Tag-Line: “Together but alone, Frank and Greta struggle to protect those they hold dear from both real-world mobsters and the unearthly monsters haunting the Rustbelt.”
Blurb: The Sultan, a drug kingpin with otherworldly mojo, is on the hunt, collecting debts. Which sends punk rocker Greta scrambling to save her hapless boyfriend. But all’s not lost. She’s got a wicked pair of Doc Martin’s: superb footwear for butt-kicking. And best of all, she’s got Frank, father of her junior high choir director, an ironworker whom the Sultan mistakes for a dimwitted pushover. He’s not. Because Frank has a burning desire to see his little princess’s youth orchestra concert, and he’ll smash through bedrock to get there… even though he hates that highfalutin Mozart crap. Problem is, Greta and Frank are stuck between a brewing modern-day wildcat strike and a 1966 racial uprising, placing years, firebombers, disgruntled hardhats, beleaguered shop owners, and the Sultan’s horde—dragons, demon bikers, Nazi stormtroopers, and whatnot—between Frank and his seat in the concert hall.
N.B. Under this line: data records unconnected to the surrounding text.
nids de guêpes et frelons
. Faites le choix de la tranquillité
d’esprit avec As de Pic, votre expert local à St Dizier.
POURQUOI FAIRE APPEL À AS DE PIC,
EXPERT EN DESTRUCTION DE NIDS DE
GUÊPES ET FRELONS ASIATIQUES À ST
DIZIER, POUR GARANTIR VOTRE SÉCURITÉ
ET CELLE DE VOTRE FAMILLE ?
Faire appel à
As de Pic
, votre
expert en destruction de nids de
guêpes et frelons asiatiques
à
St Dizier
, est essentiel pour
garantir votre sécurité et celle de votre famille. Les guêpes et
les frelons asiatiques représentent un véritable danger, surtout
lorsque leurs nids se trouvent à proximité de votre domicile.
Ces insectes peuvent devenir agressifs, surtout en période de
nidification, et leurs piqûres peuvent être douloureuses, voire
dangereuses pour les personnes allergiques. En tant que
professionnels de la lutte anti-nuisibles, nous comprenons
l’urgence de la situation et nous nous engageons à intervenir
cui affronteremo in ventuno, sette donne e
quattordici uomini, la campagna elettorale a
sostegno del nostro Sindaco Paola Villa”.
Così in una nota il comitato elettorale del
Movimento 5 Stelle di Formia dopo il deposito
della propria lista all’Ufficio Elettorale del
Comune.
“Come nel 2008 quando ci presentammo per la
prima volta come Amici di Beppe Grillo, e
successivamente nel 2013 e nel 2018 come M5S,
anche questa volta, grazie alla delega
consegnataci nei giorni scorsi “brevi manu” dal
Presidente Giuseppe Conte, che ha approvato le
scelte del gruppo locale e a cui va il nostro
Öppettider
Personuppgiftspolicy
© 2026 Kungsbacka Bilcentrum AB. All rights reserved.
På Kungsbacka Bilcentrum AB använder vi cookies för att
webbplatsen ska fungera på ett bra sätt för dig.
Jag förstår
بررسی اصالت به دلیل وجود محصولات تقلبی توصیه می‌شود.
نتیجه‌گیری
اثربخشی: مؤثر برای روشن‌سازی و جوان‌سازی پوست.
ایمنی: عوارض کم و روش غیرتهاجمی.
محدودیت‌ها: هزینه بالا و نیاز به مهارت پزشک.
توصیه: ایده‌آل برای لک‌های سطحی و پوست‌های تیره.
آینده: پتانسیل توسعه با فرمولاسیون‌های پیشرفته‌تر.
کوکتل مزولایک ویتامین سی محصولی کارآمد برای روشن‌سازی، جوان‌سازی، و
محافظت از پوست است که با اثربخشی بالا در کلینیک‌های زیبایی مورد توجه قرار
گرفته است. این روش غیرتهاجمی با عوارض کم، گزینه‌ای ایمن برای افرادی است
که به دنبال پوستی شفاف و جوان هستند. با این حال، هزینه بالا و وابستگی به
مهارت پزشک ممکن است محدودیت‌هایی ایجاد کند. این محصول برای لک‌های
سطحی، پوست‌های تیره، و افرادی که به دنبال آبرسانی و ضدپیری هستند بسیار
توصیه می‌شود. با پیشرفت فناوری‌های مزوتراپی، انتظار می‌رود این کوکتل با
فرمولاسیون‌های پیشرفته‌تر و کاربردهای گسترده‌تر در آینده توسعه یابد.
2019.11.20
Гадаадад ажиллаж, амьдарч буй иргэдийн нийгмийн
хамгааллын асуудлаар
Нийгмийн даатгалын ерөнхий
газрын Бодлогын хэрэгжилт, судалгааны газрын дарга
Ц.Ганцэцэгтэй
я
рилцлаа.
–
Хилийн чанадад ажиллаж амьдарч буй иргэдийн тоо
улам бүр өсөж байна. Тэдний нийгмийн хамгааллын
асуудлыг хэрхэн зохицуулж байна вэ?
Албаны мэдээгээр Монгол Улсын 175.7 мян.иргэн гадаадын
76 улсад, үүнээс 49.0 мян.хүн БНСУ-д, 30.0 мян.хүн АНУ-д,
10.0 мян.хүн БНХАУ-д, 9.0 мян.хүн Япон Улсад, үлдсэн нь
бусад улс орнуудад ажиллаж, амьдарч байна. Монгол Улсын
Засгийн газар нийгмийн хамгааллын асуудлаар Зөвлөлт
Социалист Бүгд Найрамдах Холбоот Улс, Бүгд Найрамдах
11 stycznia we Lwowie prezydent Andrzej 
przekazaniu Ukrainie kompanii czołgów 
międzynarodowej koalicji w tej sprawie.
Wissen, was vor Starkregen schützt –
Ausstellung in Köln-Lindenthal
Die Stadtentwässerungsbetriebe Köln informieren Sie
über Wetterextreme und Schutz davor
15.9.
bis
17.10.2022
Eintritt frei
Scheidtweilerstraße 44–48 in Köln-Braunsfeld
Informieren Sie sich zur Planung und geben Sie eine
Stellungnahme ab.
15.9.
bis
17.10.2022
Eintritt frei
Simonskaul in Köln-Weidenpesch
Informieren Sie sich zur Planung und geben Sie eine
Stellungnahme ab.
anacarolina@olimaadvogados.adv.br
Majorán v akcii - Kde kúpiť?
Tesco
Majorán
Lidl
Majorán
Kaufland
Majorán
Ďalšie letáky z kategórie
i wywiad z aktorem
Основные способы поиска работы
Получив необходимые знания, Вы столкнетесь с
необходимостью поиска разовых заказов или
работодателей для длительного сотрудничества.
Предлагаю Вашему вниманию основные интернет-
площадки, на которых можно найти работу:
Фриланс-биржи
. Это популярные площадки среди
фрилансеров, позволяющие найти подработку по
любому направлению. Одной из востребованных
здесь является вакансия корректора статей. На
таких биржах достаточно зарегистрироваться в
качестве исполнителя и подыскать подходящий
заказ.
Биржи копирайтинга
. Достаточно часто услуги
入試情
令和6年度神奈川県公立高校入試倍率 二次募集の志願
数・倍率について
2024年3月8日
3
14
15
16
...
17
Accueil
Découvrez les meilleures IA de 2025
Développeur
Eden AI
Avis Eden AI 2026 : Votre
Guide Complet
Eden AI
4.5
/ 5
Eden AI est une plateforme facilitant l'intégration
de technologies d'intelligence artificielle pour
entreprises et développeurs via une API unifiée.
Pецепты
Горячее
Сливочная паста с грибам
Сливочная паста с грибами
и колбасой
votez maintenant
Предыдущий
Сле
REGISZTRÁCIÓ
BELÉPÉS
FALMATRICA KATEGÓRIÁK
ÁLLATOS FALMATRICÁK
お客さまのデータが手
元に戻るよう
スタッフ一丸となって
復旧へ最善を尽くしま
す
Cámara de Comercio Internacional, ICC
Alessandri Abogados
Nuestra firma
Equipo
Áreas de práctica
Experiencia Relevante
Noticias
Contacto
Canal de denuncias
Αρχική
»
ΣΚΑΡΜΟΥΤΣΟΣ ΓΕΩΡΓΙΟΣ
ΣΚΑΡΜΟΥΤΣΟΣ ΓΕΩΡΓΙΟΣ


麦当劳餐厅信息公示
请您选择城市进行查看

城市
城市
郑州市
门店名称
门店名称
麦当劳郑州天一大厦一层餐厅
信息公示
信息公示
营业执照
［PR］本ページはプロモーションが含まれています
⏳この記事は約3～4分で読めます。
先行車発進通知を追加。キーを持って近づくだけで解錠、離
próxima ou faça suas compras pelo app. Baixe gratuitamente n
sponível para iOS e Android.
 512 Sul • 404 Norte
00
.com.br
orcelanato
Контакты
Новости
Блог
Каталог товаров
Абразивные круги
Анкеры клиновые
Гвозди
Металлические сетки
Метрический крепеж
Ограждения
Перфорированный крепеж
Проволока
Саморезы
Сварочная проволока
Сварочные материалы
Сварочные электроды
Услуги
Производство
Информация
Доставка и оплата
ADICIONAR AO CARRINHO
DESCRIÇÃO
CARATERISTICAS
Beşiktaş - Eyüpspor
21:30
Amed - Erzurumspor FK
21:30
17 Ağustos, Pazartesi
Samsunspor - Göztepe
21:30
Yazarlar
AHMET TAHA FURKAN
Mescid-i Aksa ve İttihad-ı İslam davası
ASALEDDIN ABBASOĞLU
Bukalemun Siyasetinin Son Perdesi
Lacking superpowers but full of grit, determination, and moxie, they’ll claw their way back, or die trying.
Frank Meets Greta And The Voodoo Curse is book one of the Shantytown Voodoo books, a trio of stand-alone a character-driven magical realist novels. This novel addresses racism and the hard-scrabble life of America’s working-class using (and abusing) tropes from urban fantasy, horror, and crime fiction.
Nathan says:
I like the image, but the type treatment (a) is a complete impediment to reading comprehension, and (b) messes with the image beneath it.
Two-toned type is always tempting, but I don’t see one use in a hundred that isn’t a problem.
My suggestion: Right-justify the title and leave it all in light tones. That alone will do wonders for the cover.
Other suggestions?
The art is great and the type almost works. I don’t mind the two-tone too much and I kind of like how it wraps around the figure’s head and hands…but the placement still seems haphazard.I would move “meets” to the right and not have “Voodoo” overlap the hand. “a fantasy” could be handled much better.
this needs something more like this
https://imgur.com/a/59AyB4S
don’t be afraid to mess with the font sizes and fix the spacing(kerning) by hand if needed.
(I’d probably lengthen a few of the stokes on Frank and Greta too and maybe even stagger them more)
I’d recommend a serif font for the ‘tarot’ vibe. (I used cobblestone and Chiller)
I loved the music notes so would add them back after making sure your text was readable
I agree with the others: the underlying image is just right for this kind of novel, but the titles and byline are cluttering the cover and making it look far busier than it needs to be. Considering that most of the “dead space” in the picture is to the right, that’s pretty much where all the book title’s text should be going too. The text in general doesn’t need to fill the cover, just be large enough to be legible and compatible with the cover’s overall style.
Also, since the cover image is more than sufficient by itself to make the genre and tone of your work known, the words “a fantasy” are redundant and should be cut altogether. Even if the somewhat over-saturated orange wash combined with the “gritty” image of a working class guy lighting his cancer stick didn’t give away which particular genres were being mashed up here, the part about a “Voodoo Curse” in the title would certainly point to the story’s lowly setting (maybe a slight surprise that it’s in the Rust Belt rather than—say—the slums of New Orleans down in Louisiana, but urban fantasies have always been about transplanting tropes about magic into places where you wouldn’t normally expect to find them) and potential racial tensions (Voodoo being known to be decidedly African in its origins, and most of the Rust Belt’s population being decidedly… not very African). You don’t need genre labels or a tagline at all when the image and title are already doing most of the legwork for you; try not to look like you’re trying too hard, know what I’m saying?